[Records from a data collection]
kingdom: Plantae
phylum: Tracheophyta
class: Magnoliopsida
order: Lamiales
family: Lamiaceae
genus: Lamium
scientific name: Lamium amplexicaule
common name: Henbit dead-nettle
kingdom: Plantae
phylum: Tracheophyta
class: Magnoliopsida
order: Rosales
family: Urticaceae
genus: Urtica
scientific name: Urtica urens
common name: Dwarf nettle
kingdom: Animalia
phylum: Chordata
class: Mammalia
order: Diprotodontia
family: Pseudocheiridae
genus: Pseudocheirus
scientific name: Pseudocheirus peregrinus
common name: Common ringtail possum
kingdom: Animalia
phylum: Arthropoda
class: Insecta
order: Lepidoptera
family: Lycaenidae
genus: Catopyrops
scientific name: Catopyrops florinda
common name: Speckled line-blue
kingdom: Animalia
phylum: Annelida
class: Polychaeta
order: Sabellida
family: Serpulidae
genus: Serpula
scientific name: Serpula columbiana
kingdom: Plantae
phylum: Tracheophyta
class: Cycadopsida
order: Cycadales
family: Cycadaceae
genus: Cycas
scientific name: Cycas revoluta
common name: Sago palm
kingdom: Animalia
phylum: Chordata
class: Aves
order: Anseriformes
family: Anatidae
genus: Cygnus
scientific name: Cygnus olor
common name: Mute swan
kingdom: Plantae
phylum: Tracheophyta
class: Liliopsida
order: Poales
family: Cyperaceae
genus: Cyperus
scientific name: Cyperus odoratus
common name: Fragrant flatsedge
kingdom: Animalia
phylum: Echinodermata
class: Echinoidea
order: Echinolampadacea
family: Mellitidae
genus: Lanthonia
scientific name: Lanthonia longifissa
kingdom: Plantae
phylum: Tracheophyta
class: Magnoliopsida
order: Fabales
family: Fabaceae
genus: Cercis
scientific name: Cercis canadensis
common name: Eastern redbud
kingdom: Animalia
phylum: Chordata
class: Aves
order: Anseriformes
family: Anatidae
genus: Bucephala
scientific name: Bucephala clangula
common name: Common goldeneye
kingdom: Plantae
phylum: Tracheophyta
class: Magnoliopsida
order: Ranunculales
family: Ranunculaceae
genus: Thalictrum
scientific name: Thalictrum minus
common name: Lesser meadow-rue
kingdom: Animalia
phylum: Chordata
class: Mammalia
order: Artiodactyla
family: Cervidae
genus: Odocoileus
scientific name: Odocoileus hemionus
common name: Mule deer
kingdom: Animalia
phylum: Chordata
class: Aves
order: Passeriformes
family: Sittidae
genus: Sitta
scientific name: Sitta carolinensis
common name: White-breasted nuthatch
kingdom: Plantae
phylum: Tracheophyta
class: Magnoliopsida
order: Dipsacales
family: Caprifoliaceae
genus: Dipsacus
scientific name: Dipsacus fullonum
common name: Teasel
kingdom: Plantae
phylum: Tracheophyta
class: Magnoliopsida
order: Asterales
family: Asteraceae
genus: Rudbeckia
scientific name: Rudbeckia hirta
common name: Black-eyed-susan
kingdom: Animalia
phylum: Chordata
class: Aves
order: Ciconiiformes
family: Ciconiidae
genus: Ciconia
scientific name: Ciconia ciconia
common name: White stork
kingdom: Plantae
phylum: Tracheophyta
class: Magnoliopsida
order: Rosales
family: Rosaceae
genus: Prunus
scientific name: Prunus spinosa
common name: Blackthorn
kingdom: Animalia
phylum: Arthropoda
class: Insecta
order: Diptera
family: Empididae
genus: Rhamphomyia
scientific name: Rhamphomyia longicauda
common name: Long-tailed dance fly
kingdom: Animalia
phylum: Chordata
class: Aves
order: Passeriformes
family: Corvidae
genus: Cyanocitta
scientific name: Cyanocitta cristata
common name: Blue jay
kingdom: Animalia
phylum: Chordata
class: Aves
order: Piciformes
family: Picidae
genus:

CHALLENGE: Format every line of the material above as a numbered list, and leave out any blank lines.

RESULT OF THIS TASK:
1. kingdom: Plantae
2. phylum: Tracheophyta
3. class: Magnoliopsida
4. order: Lamiales
5. family: Lamiaceae
6. genus: Lamium
7. scientific name: Lamium amplexicaule
8. common name: Henbit dead-nettle
9. kingdom: Plantae
10. phylum: Tracheophyta
11. class: Magnoliopsida
12. order: Rosales
13. family: Urticaceae
14. genus: Urtica
15. scientific name: Urtica urens
16. common name: Dwarf nettle
17. kingdom: Animalia
18. phylum: Chordata
19. class: Mammalia
20. order: Diprotodontia
21. family: Pseudocheiridae
22. genus: Pseudocheirus
23. scientific name: Pseudocheirus peregrinus
24. common name: Common ringtail possum
25. kingdom: Animalia
26. phylum: Arthropoda
27. class: Insecta
28. order: Lepidoptera
29. family: Lycaenidae
30. genus: Catopyrops
31. scientific name: Catopyrops florinda
32. common name: Speckled line-blue
33. kingdom: Animalia
34. phylum: Annelida
35. class: Polychaeta
36. order: Sabellida
37. family: Serpulidae
38. genus: Serpula
39. scientific name: Serpula columbiana
40. kingdom: Plantae
41. phylum: Tracheophyta
42. class: Cycadopsida
43. order: Cycadales
44. family: Cycadaceae
45. genus: Cycas
46. scientific name: Cycas revoluta
47. common name: Sago palm
48. kingdom: Animalia
49. phylum: Chordata
50. class: Aves
51. order: Anseriformes
52. family: Anatidae
53. genus: Cygnus
54. scientific name: Cygnus olor
55. common name: Mute swan
56. kingdom: Plantae
57. phylum: Tracheophyta
58. class: Liliopsida
59. order: Poales
60. family: Cyperaceae
61. genus: Cyperus
62. scientific name: Cyperus odoratus
63. common name: Fragrant flatsedge
64. kingdom: Animalia
65. phylum: Echinodermata
66. class: Echinoidea
67. order: Echinolampadacea
68. family: Mellitidae
69. genus: Lanthonia
70. scientific name: Lanthonia longifissa
71. kingdom: Plantae
72. phylum: Tracheophyta
73. class: Magnoliopsida
74. order: Fabales
75. family: Fabaceae
76. genus: Cercis
77. scientific name: Cercis canadensis
78. common name: Eastern redbud
79. kingdom: Animalia
80. phylum: Chordata
81. class: Aves
82. order: Anseriformes
83. family: Anatidae
84. genus: Bucephala
85. scientific name: Bucephala clangula
86. common name: Common goldeneye
87. kingdom: Plantae
88. phylum: Tracheophyta
89. class: Magnoliopsida
90. order: Ranunculales
91. family: Ranunculaceae
92. genus: Thalictrum
93. scientific name: Thalictrum minus
94. common name: Lesser meadow-rue
95. kingdom: Animalia
96. phylum: Chordata
97. class: Mammalia
98. order: Artiodactyla
99. family: Cervidae
100. genus: Odocoileus
101. scientific name: Odocoileus hemionus
102. common name: Mule deer
103. kingdom: Animalia
104. phylum: Chordata
105. class: Aves
106. order: Passeriformes
107. family: Sittidae
108. genus: Sitta
109. scientific name: Sitta carolinensis
110. common name: White-breasted nuthatch
111. kingdom: Plantae
112. phylum: Tracheophyta
113. class: Magnoliopsida
114. order: Dipsacales
115. family: Caprifoliaceae
116. genus: Dipsacus
117. scientific name: Dipsacus fullonum
118. common name: Teasel
119. kingdom: Plantae
120. phylum: Tracheophyta
121. class: Magnoliopsida
122. order: Asterales
123. family: Asteraceae
124. genus: Rudbeckia
125. scientific name: Rudbeckia hirta
126. common name: Black-eyed-susan
127. kingdom: Animalia
128. phylum: Chordata
129. class: Aves
130. order: Ciconiiformes
131. family: Ciconiidae
132. genus: Ciconia
133. scientific name: Ciconia ciconia
134. common name: White stork
135. kingdom: Plantae
136. phylum: Tracheophyta
137. class: Magnoliopsida
138. order: Rosales
139. family: Rosaceae
140. genus: Prunus
141. scientific name: Prunus spinosa
142. common name: Blackthorn
143. kingdom: Animalia
144. phylum: Arthropoda
145. class: Insecta
146. order: Diptera
147. family: Empididae
148. genus: Rhamphomyia
149. scientific name: Rhamphomyia longicauda
150. common name: Long-tailed dance fly
151. kingdom: Animalia
152. phylum: Chordata
153. class: Aves
154. order: Passeriformes
155. family: Corvidae
156. genus: Cyanocitta
157. scientific name: Cyanocitta cristata
158. common name: Blue jay
159. kingdom: Animalia
160. phylum: Chordata
161. class: Aves
162. order: Piciformes
163. family: Picidae
164. genus:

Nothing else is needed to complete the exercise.